If you’re wondering if your electorate needs an electorate action group, check out this list of reasons why we think it does.

  1. What governments do makes a big difference to our lives. Governments can enhance our lives. Think Medicare, public education, welfare safety nets, public infrastructure, anti-discrimination laws and environmental regulations. But often governments fail to act, or they introduce bad policy. We need to be watching what they do and taking action when we believe they are not acting in our best interests, and we need our MPs to help us with this.
  2. Lots of things can go wrong in politics. Lobbyists and party donors can have huge influence over government policy. Governments can use pork barrelling – favouring some seats with facilities and grants – to win or hold those seats. They can hide or deny their mistakes or the policies they haven’t implemented. They can ignore good, evidence-based policy, to appease special interests or party factions, or under the sway of a political ideology. MPs may not communicate well with their constituents. Voters need to be alert and call all these things out.
  3. Collective action works. The history of political change shows us that when people unite and take action, they can be a powerful force. Together, within our electorates, we can engage voters in deciding the issues that most concern us. As a community, we can educate ourselves about policies, about the needs of the electorate and the candidates for election, so we’re better able to argue for the best policies, to ensure that local needs are being addressed, and to choose the best candidate to represent us as our MP. While the powerful may try to control politics with their money, history has shown that people acting together can have power through their numbers.

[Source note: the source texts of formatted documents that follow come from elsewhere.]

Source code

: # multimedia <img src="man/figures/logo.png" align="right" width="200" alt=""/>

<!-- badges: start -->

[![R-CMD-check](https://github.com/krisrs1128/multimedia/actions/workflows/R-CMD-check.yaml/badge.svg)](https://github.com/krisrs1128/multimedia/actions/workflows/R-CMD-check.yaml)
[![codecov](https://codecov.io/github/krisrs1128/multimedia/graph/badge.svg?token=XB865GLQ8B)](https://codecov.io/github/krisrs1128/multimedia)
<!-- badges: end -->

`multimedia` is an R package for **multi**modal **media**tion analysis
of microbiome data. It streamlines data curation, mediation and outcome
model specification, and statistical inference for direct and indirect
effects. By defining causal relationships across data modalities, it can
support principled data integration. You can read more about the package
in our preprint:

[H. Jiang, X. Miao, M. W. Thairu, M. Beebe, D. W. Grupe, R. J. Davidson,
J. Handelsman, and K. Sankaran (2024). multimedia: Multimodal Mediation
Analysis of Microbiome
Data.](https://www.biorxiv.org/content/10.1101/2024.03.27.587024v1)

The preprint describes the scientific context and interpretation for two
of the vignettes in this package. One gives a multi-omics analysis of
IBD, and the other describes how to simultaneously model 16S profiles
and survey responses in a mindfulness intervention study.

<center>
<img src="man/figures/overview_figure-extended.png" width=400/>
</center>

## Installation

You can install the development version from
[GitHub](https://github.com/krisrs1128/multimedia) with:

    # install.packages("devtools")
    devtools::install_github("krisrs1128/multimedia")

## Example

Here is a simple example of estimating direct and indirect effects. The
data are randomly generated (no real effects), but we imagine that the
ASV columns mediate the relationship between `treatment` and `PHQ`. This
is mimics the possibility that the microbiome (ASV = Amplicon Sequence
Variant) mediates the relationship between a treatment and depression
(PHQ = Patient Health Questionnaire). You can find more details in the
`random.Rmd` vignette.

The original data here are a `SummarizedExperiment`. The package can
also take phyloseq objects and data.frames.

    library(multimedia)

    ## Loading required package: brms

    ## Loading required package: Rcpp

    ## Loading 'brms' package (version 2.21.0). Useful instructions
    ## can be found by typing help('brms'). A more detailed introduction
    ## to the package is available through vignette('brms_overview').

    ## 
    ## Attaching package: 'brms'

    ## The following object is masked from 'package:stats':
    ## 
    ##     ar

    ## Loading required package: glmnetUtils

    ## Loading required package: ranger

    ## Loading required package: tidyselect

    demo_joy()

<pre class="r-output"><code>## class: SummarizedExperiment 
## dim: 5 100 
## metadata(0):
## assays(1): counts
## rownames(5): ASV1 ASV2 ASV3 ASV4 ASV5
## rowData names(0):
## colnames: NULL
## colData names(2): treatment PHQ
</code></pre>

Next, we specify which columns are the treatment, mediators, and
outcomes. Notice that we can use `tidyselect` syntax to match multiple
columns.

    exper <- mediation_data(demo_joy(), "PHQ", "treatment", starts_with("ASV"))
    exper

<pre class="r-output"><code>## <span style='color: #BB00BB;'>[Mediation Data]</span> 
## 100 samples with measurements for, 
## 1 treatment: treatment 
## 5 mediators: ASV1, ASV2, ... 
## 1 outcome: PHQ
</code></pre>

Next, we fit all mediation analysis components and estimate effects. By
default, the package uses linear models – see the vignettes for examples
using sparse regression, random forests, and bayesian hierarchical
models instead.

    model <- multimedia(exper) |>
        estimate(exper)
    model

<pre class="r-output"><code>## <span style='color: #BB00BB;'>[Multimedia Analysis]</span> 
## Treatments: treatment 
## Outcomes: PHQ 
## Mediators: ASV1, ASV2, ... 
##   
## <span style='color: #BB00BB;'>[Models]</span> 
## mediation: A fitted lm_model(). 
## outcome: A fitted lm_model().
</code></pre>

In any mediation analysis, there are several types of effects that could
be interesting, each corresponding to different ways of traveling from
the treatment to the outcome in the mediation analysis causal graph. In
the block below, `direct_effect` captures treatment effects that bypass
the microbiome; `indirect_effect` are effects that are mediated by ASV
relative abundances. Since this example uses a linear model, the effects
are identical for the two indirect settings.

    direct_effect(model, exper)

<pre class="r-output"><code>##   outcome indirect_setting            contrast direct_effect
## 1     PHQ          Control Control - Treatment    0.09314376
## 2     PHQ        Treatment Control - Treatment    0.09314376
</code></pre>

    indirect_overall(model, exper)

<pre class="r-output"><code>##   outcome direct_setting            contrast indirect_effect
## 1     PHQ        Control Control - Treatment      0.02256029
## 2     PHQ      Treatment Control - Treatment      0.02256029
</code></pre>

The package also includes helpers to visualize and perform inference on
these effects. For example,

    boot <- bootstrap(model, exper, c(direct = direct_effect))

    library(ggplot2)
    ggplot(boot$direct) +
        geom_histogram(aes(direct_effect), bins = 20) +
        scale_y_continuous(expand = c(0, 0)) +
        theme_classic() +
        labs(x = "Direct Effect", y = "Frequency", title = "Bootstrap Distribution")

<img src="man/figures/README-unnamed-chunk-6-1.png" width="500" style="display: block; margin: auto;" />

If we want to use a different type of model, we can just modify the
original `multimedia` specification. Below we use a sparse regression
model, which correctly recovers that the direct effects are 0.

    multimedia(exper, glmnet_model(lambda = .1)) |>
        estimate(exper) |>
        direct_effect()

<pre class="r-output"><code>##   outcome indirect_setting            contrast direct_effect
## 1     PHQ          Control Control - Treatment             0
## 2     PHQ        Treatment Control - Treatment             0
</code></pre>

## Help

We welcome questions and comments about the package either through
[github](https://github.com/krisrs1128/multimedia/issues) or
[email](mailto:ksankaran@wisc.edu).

  4. Representing an electorate is a big job. Even for a good MP, representing about 110,000 voters and 170,000 people is a huge and complex undertaking. The MP needs to be across all policy areas and to understand the diverse needs of all these people. An organised electorate group can help the MP to do their job better by encouraging constituents to speak up, drawing together what they are saying and communicating this to our representative. And if the current MP is not up to the job then the group can help voters choose a better one.
  5. More direct communication between MPs and voters is needed. So much of what we think we know about politicians and parties comes from their political opponents or from often partisan media organisations. As voters, we need to be in more direct communication with our MPs – and other candidates – so that we understand them and their policies better, and they can understand us better.

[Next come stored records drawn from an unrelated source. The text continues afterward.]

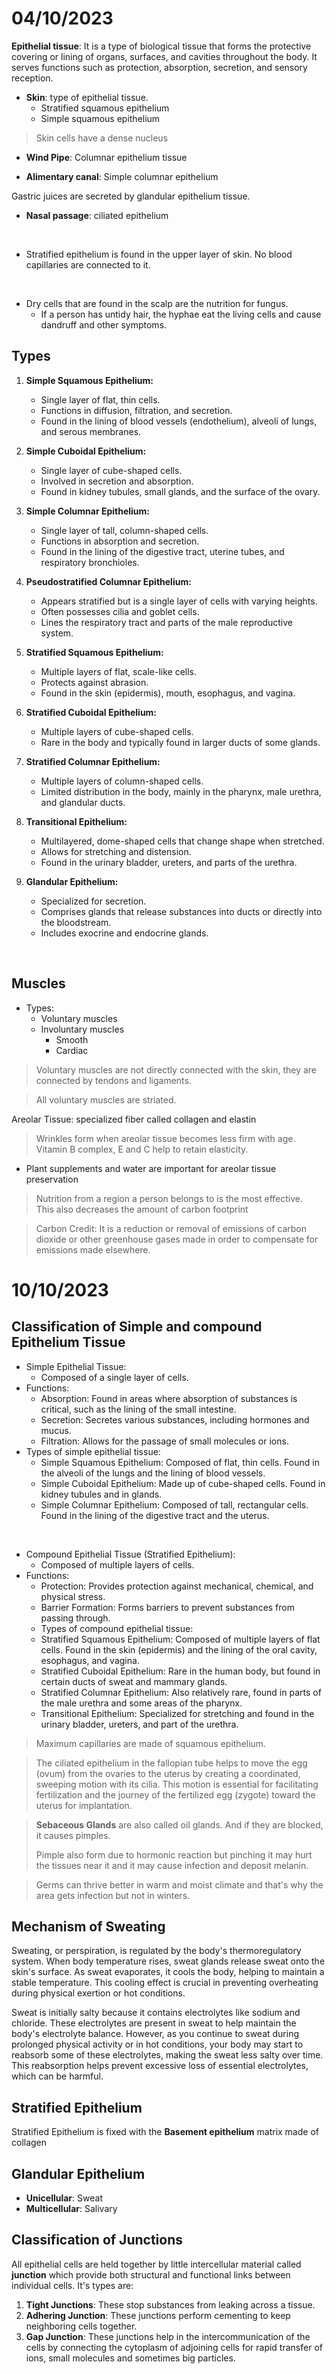 # 04/10/2023

**Epithelial tissue**: It is a type of biological tissue that forms the protective covering or lining of organs, surfaces, and cavities throughout the body. It serves functions such as protection, absorption, secretion, and sensory reception.

- **Skin**: type of epithelial tissue. 
    - Stratified squamous epithelium
    - Simple squamous epithelium

> Skin cells have a dense nucleus 

- **Wind Pipe**: Columnar epithelium tissue

- **Alimentary canal**: Simple columnar epithelium

Gastric juices are secreted by glandular epithelium tissue. 

- **Nasal passage**: ciliated epithelium 

<br> 

- Stratified epithelium is found in the upper layer of skin.
No blood capillaries are connected to it.  

<br> 

- Dry cells that are found in the scalp are the nutrition for fungus. 
    - If a person has untidy hair, the hyphae eat the living cells and cause dandruff and other symptoms. 

## Types

1. **Simple Squamous Epithelium:**
   - Single layer of flat, thin cells.
   - Functions in diffusion, filtration, and secretion.
   - Found in the lining of blood vessels (endothelium), alveoli of lungs, and serous membranes.

2. **Simple Cuboidal Epithelium:**
   - Single layer of cube-shaped cells.
   - Involved in secretion and absorption.
   - Found in kidney tubules, small glands, and the surface of the ovary.

3. **Simple Columnar Epithelium:**
   - Single layer of tall, column-shaped cells.
   - Functions in absorption and secretion.
   - Found in the lining of the digestive tract, uterine tubes, and respiratory bronchioles.

4. **Pseudostratified Columnar Epithelium:**
   - Appears stratified but is a single layer of cells with varying heights.
   - Often possesses cilia and goblet cells.
   - Lines the respiratory tract and parts of the male reproductive system.

5. **Stratified Squamous Epithelium:**
   - Multiple layers of flat, scale-like cells.
   - Protects against abrasion.
   - Found in the skin (epidermis), mouth, esophagus, and vagina.

6. **Stratified Cuboidal Epithelium:**
   - Multiple layers of cube-shaped cells.
   - Rare in the body and typically found in larger ducts of some glands.

7. **Stratified Columnar Epithelium:**
   - Multiple layers of column-shaped cells.
   - Limited distribution in the body, mainly in the pharynx, male urethra, and glandular ducts.

8. **Transitional Epithelium:**
   - Multilayered, dome-shaped cells that change shape when stretched.
   - Allows for stretching and distension.
   - Found in the urinary bladder, ureters, and parts of the urethra.

9. **Glandular Epithelium:**
   - Specialized for secretion.
   - Comprises glands that release substances into ducts or directly into the bloodstream.
   - Includes exocrine and endocrine glands.

<br> 

## Muscles

- Types: 
    - Voluntary muscles 
    - Involuntary muscles 
        - Smooth 
        - Cardiac 

> Voluntary muscles are not directly connected with the skin, they are connected by tendons and ligaments. 

> All voluntary muscles are striated.

Areolar Tissue: specialized fiber called collagen and elastin 


> Wrinkles form when areolar tissue becomes less firm with age.  
> Vitamin B complex, E and C help to retain elasticity. 

- Plant supplements and water are important for areolar tissue preservation 

> Nutrition from a region a person belongs to is the most effective.  
> This also decreases the amount of carbon footprint 

> Carbon Credit: It is a reduction or removal of emissions of carbon dioxide or other greenhouse gases made in order to compensate for emissions made elsewhere.

# 10/10/2023

## Classification of Simple and compound Epithelium Tissue 

- Simple Epithelial Tissue:
    - Composed of a single layer of cells.
- Functions:
    - Absorption: Found in areas where absorption of substances is critical, such as the lining of the small intestine.
    - Secretion: Secretes various substances, including hormones and mucus.
    - Filtration: Allows for the passage of small molecules or ions.
- Types of simple epithelial tissue:
    - Simple Squamous Epithelium: Composed of flat, thin cells. Found in the alveoli of the lungs and the lining of blood vessels.
    - Simple Cuboidal Epithelium: Made up of cube-shaped cells. Found in kidney tubules and in glands.
    - Simple Columnar Epithelium: Composed of tall, rectangular cells. Found in the lining of the digestive tract and the uterus.

<br>

- Compound Epithelial Tissue (Stratified Epithelium):
    - Composed of multiple layers of cells.
- Functions:
    - Protection: Provides protection against mechanical, chemical, and physical stress.
    - Barrier Formation: Forms barriers to prevent substances from passing through.
    - Types of compound epithelial tissue:
    - Stratified Squamous Epithelium: Composed of multiple layers of flat cells. Found in the skin (epidermis) and the lining of the oral cavity, esophagus, and vagina.
    - Stratified Cuboidal Epithelium: Rare in the human body, but found in certain ducts of sweat and mammary glands.
    - Stratified Columnar Epithelium: Also relatively rare, found in parts of the male urethra and some areas of the pharynx.
    - Transitional Epithelium: Specialized for stretching and found in the urinary bladder, ureters, and part of the urethra.


> Maximum capillaries are made of squamous epithelium. 

> The ciliated epithelium in the fallopian tube helps to move the egg (ovum) from the ovaries to the uterus by creating a coordinated, sweeping motion with its cilia. This motion is essential for facilitating fertilization and the journey of the fertilized egg (zygote) toward the uterus for implantation.

> **Sebaceous Glands** are also called oil glands. And if they are blocked, it causes pimples. 
>
> Pimple also form due to hormonic reaction but pinching it may hurt the tissues near it and it may cause infection and deposit melanin. 

> Germs can thrive better in warm and moist climate and that's why the area gets infection but not in winters. 

## Mechanism of Sweating 

Sweating, or perspiration, is regulated by the body's thermoregulatory system. When body temperature rises, sweat glands release sweat onto the skin's surface. As sweat evaporates, it cools the body, helping to maintain a stable temperature. This cooling effect is crucial in preventing overheating during physical exertion or hot conditions.

Sweat is initially salty because it contains electrolytes like sodium and chloride. These electrolytes are present in sweat to help maintain the body's electrolyte balance. However, as you continue to sweat during prolonged physical activity or in hot conditions, your body may start to reabsorb some of these electrolytes, making the sweat less salty over time. This reabsorption helps prevent excessive loss of essential electrolytes, which can be harmful.

## Stratified Epithelium

Stratified Epithelium is fixed with the **Basement epithelium** matrix made of collagen 

## Glandular Epithelium 

- **Unicellular**: Sweat 
- **Multicellular**: Salivary 

## Classification of Junctions 

All epithelial cells are held together by little intercellular material called **junction** which provide both structural and functional links between individual cells. It's types are: 

1. **Tight Junctions**: These stop substances from leaking across a tissue.
2. **Adhering Junction**: These junctions perform cementing to keep neighboring cells together. 
3. **Gap Junction**: These junctions help in the intercommunication of the cells by connecting the cytoplasm of adjoining cells for rapid transfer of ions, small molecules and sometimes big particles. 
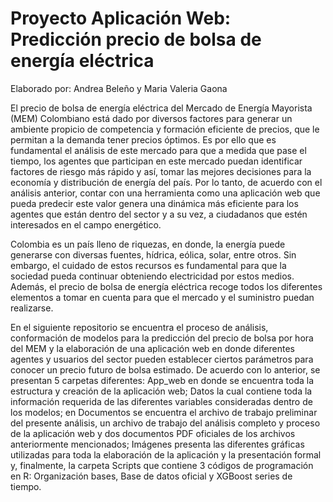 # Proyecto Aplicación Web: Predicción precio de bolsa de energía eléctrica

Elaborado por: Andrea Beleño y Maria Valeria Gaona

El precio de bolsa de energía eléctrica del Mercado de Energía Mayorista (MEM) Colombiano está dado por diversos factores para generar un ambiente propicio de competencia y formación eficiente de precios, que le permitan a la demanda tener precios óptimos. Es por ello que es fundamental el análisis  de este mercado para que a medida que pase el tiempo, los agentes que participan en este mercado puedan identificar factores de riesgo más rápido y así, tomar las mejores decisiones para la economía y distribución de energía del país. Por lo tanto, de acuerdo con el análisis anterior, contar con una herramienta como una aplicación web que pueda predecir este valor genera una dinámica más eficiente para los agentes que están dentro del sector y a su vez, a ciudadanos que estén interesados en el campo energético. 

Colombia es un país lleno de riquezas, en donde, la energía puede generarse con diversas fuentes, hídrica, eólica, solar, entre otros. Sin embargo, el cuidado de estos recursos es fundamental para que la sociedad pueda continuar obteniendo electricidad por estos medios. Además, el precio de bolsa de energía eléctrica recoge todos los diferentes elementos a tomar en cuenta para que el mercado y el suministro puedan realizarse.

En el siguiente repositorio se encuentra el proceso de análisis, conformación de modelos para la predicción del precio de bolsa por hora del MEM y la elaboración de una aplicación web en donde diferentes agentes y usuarios del sector pueden establecer ciertos parámetros para conocer un precio futuro de bolsa estimado. De acuerdo con lo anterior, se presentan 5 carpetas diferentes: App_web en donde se encuentra toda la estructura y creación de la aplicación web; Datos la cual contiene toda la información requerida de las diferentes variables consideradas dentro de los modelos; en Documentos  se encuentra el archivo de trabajo preliminar del presente análisis, un archivo de trabajo del análisis completo y proceso de la aplicación web y dos documentos PDF oficiales de los archivos anteriormente mencionados; Imágenes presenta las diferentes gráficas utilizadas para toda la elaboración de la aplicación y la presentación formal y, finalmente, la carpeta Scripts que contiene 3 códigos de programación en R: Organización bases, Base de datos oficial y XGBoost series de tiempo.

  6. Existing political organisations are not enough. Political parties and organisations running specific issue campaigns have important roles to play in politics, but they are not enough. Party memberships have nosedived, and more and more decisions are made by party leaders, so parties and their decisions have become less democratic. And specific issue campaigns often fail to change government decisions, even when they have massive public support. There is a need for a new locus of political power – communities coming together to decide what matters to them, and how they wish to be represented on these matters by the MPs they elect.
  7. Opting out is not the answer. Many people are so alienated by what happens in politics that they don’t want any part of it. But that’s exactly what powerful people who use politics to further their own interests want us to do. To get better outcomes we need to be in on the action. We need to recognise and work with the good people in politics, and to have faith that through political action we can collectively make our lives better, based on the good things already achieved over our democracy’s history.

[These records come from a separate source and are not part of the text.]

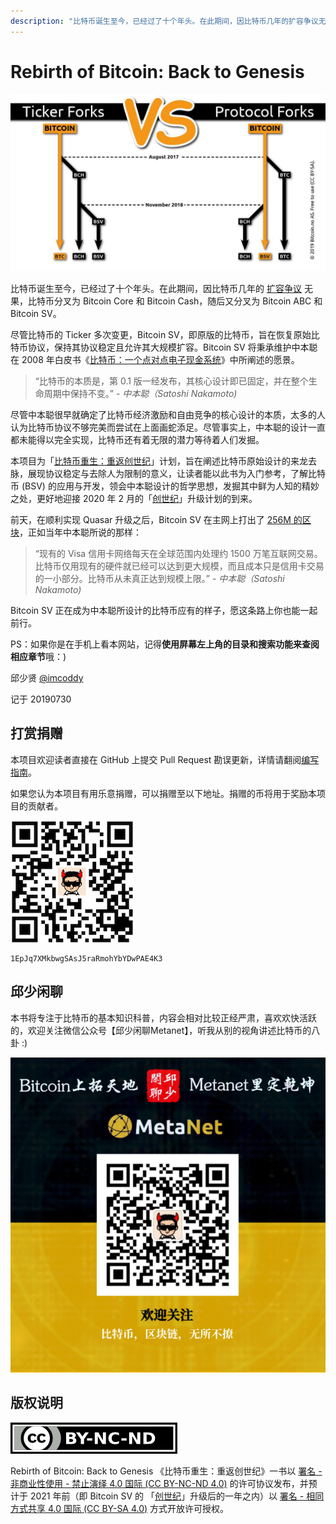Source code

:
 ```yaml
---
description: "比特币诞生至今，已经过了十个年头。在此期间，因比特币几年的扩容争议无果，比特币分叉为多个分支。尽管比特币的 Ticker 多次变更，Bitcoin SV，即原版的比特币，旨在恢复原始比特币协议，保持其协议稳定且允许其大规模扩容。Bitcoin SV 将秉承维护中本聪在 2008 年白皮书《比特币：一个点对点电子现金系统》中所阐述的愿景。"
---
```


# Rebirth of Bitcoin: Back to Genesis

![「比特币重生：重返创世纪」计划](images/bitcoin-forks.png)

比特币诞生至今，已经过了十个年头。在此期间，因比特币几年的 [扩容争议](http://www.bsvers.com/43.html) 无果，比特币分叉为 Bitcoin Core 和 Bitcoin Cash，随后又分叉为 Bitcoin ABC 和 Bitcoin SV。

尽管比特币的 Ticker 多次变更，Bitcoin SV，即原版的比特币，旨在恢复原始比特币协议，保持其协议稳定且允许其大规模扩容。Bitcoin SV 将秉承维护中本聪在 2008 年白皮书《[比特币：一个点对点电子现金系统](https://bitcoinsv.io/bitcoin.pdf)》中所阐述的愿景。

> “比特币的本质是，第 0.1 版一经发布，其核心设计即已固定，并在整个生命周期中保持不变。” - <cite> 中本聪（Satoshi Nakamoto)</cite>

尽管中本聪很早就确定了比特币经济激励和自由竞争的核心设计的本质，太多的人认为比特币协议不够完美而尝试在上面画蛇添足。尽管事实上，中本聪的设计一直都未能得以完全实现，比特币还有着无限的潜力等待着人们发掘。

本项目为「[比特币重生：重返创世纪](https://github.com/imcoddy/rebirth-of-bitcoin)」计划，旨在阐述比特币原始设计的来龙去脉，展现协议稳定与去除人为限制的意义，让读者能以此书为入门参考，了解比特币 (BSV) 的应用与开发，领会中本聪设计的哲学思想，发掘其中鲜为人知的精妙之处，更好地迎接 2020 年 2 月的「[创世纪](https://bitcoinsv.io/2019/04/17/the-roadmap-to-genesis-part-1/)」升级计划的到来。

前天，在顺利实现 Quasar 升级之后，Bitcoin SV 在主网上打出了 [256M 的区块](https://blockchair.com/bitcoin-sv/block/593164)，正如当年中本聪所说的那样：

> “现有的 Visa 信用卡网络每天在全球范围内处理约 1500 万笔互联网交易。比特币仅用现有的硬件就已经可以达到更大规模，而且成本只是信用卡交易的一小部分。比特币从未真正达到规模上限。” - <cite> 中本聪（Satoshi Nakamoto)</cite>

Bitcoin SV 正在成为中本聪所设计的比特币应有的样子，愿这条路上你也能一起前行。

PS：如果你是在手机上看本网站，记得**使用屏幕左上角的目录和搜索功能来查阅相应章节**哦：)

邱少贤 [@imcoddy](https://github.com/imcoddy)

记于 20190730

## 打赏捐赠

本项目欢迎读者直接在 GitHub 上提交 Pull Request 勘误更新，详情请翻阅[编写指南](/appendix/guide)。

如果您认为本项目有用乐意捐赠，可以捐赠至以下地址。捐赠的币将用于奖励本项目的贡献者。

[![打赏 metanetpress@moneybutton.com](/images/donation.png "metanetpress@moneybutton.com")](bitcoin:1EpJq7XMkbwgSAsJ5raRmohYbYDwPAE4K3)
```
1EpJq7XMkbwgSAsJ5raRmohYbYDwPAE4K3
```

## 邱少闲聊

本书将专注于比特币的基本知识科普，内容会相对比较正经严肃，喜欢欢快活跃的，欢迎关注微信公众号【邱少闲聊Metanet】，听我从别的视角讲述比特币的八卦 :)

![邱少闲聊Metanet](/images/metanet.press.png)

## 版权说明

[![Creative Commons License](/images/by-nc-nd.png)](https://creativecommons.org/licenses/by-nc-nd/4.0/deed.zh)

Rebirth of Bitcoin: Back to Genesis 《比特币重生：重返创世纪》一书以 [署名 - 非商业性使用 - 禁止演绎 4.0 国际 (CC BY-NC-ND 4.0)](https://creativecommons.org/licenses/by-nc-nd/4.0/deed.zh)  的许可协议发布，并预计于 2021 年前（即 Bitcoin SV 的 「[创世纪](https://bitcoinsv.io/2019/04/17/the-roadmap-to-genesis-part-1/)」升级后的一年之内）以 [署名 - 相同方式共享 4.0 国际 (CC BY-SA 4.0)](https://creativecommons.org/licenses/by-sa/4.0/deed.zh)  方式开放许可授权。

  8. MPs can be our advocates. Voters often feel frustrated that party MPs almost always vote with their party even if they personally think differently. But these MPs can still, on our behalf, argue and vote for changes to party policy within the parliamentary party room and other party forums. Parties often change policies, and the views of voters can play a big part in this. If enough electorate groups persuade enough MPs to support a particular policy change, then it can happen.
  9. Electorate action groups should not just reinforce partisan politics. If these groups only exist in seats held by one side of politics, then they will come to be seen as a movement opposed to that side of politics. All parties need help to be their best (as do independents). A country is better served if parties across the spectrum support policies that are evidence-based and in the broad public interest (as politics in northern Europe demonstrates).
  10. The more electorate groups there are, the more powerful the movement will be. Currently, parties don’t systematically consult voters in each electorate when they formulate their policies, or when they preselect candidates. They should, and it would be in their electoral interests to do so. But it will take a powerful campaign by electorate action groups, acting together and acting on behalf of voters in all their electorates, to bring this about. There are tried and tested ways of consulting voters on policies and preselections; we just need a new movement in democratic politics to help bring it about. Electorate action groups can be that movement.